Doug Cutting commented on HADOOP-550:
-------------------------------------

I think the default, like new String(), should be not to validate, and to 
silently replace bad data.  If we want to use this as a replacement for String 
and UTF8, then we should be exception-compatible, and these classes do not 
validate nor throw exceptions when bytes are converted to Strings.

I think this is a good default.  In my experience, if input is invalid UTF-8 
(which is surprisingly common) I would almost always rather process it as best 
I can than have to handle exceptions or otherwise disable validation.  I would 
argue that folks who require that invalid UTF-8 throw exceptions are the 
minority.

So validation and other encoding-related exceptions should be optional.  We can 
add a flag to the constructor indicating whether it should validate, we can add 
a config option for TextInputFormat, etc. to enable validation and exceptions 
for those who desire.


> Text constructure can throw exception
> -------------------------------------
>
>                 Key: HADOOP-550
>                 URL: http://issues.apache.org/jira/browse/HADOOP-550
>             Project: Hadoop
>          Issue Type: Bug
>            Reporter: Bryan Pendleton
>
> I finally got back around to moving my working code to using Text objects.
> And, once again, switching to Text (from UTF8) means my jobs are failing. 
> This time, its better defined - constructing a Text from a string extracted 
> from Real World data makes the Text object constructor throw a 
> CharacterCodingException. This may be legit - I don't actually understand UTF 
> well enough to understand what's wrong with the supplied string. I'm 
> assembling a series of strings, some of which are user-supplied, and 
> something causes the Text constructor to barf.
> However, this is still completely unacceptable. If I need to stuff textual 
> data someplace - I need the container to *do* it.

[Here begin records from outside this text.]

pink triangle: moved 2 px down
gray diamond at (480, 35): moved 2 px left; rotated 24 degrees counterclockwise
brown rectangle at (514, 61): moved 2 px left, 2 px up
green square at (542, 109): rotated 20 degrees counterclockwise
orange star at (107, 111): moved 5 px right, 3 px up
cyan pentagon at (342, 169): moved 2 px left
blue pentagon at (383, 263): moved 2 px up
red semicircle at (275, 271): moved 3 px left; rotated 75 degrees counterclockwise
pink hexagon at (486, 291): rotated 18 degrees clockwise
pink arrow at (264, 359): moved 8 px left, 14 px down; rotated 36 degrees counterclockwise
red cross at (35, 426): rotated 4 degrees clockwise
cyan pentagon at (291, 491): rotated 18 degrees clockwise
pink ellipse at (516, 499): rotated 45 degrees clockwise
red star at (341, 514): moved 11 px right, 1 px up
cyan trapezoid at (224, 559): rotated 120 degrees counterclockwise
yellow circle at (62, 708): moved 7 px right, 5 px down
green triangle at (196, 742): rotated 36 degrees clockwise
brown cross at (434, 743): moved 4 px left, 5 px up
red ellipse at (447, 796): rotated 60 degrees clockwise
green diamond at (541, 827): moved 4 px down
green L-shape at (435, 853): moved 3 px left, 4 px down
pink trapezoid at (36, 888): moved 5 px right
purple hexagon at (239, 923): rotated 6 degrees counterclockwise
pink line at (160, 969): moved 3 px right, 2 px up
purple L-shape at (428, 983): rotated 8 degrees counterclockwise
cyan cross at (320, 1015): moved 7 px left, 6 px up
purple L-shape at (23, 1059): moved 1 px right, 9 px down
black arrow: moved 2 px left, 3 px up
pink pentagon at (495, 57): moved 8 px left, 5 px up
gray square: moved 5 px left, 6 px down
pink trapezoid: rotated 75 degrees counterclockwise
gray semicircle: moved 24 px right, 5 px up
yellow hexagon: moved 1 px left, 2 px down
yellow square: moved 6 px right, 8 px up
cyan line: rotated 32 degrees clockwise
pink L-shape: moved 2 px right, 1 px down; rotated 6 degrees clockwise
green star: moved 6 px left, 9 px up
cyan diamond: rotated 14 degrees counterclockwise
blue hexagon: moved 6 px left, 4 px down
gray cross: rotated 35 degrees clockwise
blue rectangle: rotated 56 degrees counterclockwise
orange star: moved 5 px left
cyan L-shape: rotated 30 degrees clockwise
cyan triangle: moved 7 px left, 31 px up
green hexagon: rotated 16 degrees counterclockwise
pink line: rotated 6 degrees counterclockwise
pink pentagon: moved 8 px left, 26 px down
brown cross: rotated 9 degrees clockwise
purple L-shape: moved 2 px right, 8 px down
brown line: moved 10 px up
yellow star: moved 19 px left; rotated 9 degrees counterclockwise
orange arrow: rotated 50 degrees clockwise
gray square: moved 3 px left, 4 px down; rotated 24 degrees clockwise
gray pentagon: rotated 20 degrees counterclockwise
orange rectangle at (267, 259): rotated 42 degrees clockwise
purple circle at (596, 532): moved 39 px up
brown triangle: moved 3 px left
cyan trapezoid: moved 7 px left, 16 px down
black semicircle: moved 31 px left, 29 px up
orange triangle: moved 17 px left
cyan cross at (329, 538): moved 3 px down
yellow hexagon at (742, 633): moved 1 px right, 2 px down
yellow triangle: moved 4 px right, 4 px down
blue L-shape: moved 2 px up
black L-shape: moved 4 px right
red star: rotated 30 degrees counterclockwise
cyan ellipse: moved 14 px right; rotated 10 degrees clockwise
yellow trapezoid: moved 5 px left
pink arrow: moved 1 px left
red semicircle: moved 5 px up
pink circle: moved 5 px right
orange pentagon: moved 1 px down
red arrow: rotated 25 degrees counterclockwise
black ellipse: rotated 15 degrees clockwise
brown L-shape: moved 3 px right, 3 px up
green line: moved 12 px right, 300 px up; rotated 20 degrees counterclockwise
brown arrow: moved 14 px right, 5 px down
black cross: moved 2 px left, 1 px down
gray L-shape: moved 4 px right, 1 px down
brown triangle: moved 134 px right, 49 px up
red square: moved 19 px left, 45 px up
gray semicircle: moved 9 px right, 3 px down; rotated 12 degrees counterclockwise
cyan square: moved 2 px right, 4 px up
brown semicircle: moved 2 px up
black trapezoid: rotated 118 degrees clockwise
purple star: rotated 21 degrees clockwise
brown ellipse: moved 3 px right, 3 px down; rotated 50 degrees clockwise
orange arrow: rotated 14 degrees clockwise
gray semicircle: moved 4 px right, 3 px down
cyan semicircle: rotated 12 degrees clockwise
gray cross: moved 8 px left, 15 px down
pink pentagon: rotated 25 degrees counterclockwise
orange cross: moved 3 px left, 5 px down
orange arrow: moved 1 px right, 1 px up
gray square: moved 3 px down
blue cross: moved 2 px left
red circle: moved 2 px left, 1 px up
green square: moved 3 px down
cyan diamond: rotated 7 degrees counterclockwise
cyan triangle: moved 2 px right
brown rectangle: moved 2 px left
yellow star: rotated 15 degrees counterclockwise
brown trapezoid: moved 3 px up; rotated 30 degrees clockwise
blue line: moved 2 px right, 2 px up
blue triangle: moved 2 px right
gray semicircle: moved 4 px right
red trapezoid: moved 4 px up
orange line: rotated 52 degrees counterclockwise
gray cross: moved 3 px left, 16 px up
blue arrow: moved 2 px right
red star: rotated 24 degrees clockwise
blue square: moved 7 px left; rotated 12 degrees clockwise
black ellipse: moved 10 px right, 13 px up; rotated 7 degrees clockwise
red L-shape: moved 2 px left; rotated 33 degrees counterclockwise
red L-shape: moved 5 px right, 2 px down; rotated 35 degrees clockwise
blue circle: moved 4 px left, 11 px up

If user-supplied inputs 
> can't be stored as a "UTF" aware text value, then another container needs to 
> be brought into existence. Sure, I can use a BytesWritable, but, as its name 
> implies - Text should handle "text". If Text is supposed to == 
> "StringWritable", then, well, it doesn't, yet.
> I admit to being a few weeks' back in the bleeding edge at this point, so 
> maybe my particluar Text bug has been fixed, though the only fixes to Text I 
> see are adopting it into more of the internals of Hadoop. This argument goes 
> double in that case - if we're using Text objects internally, it should 
> really be a totally solid object - construct one from a String, get one back, 
> but _never_  throw a content-related Exception. Or, if Text is not the right 
> object because its data-sensitive, then I argue we shouldn't use it in any 
> case where data might kill it - internal, or anywhere else (by default).
> Please, don't remove UTF8, for now.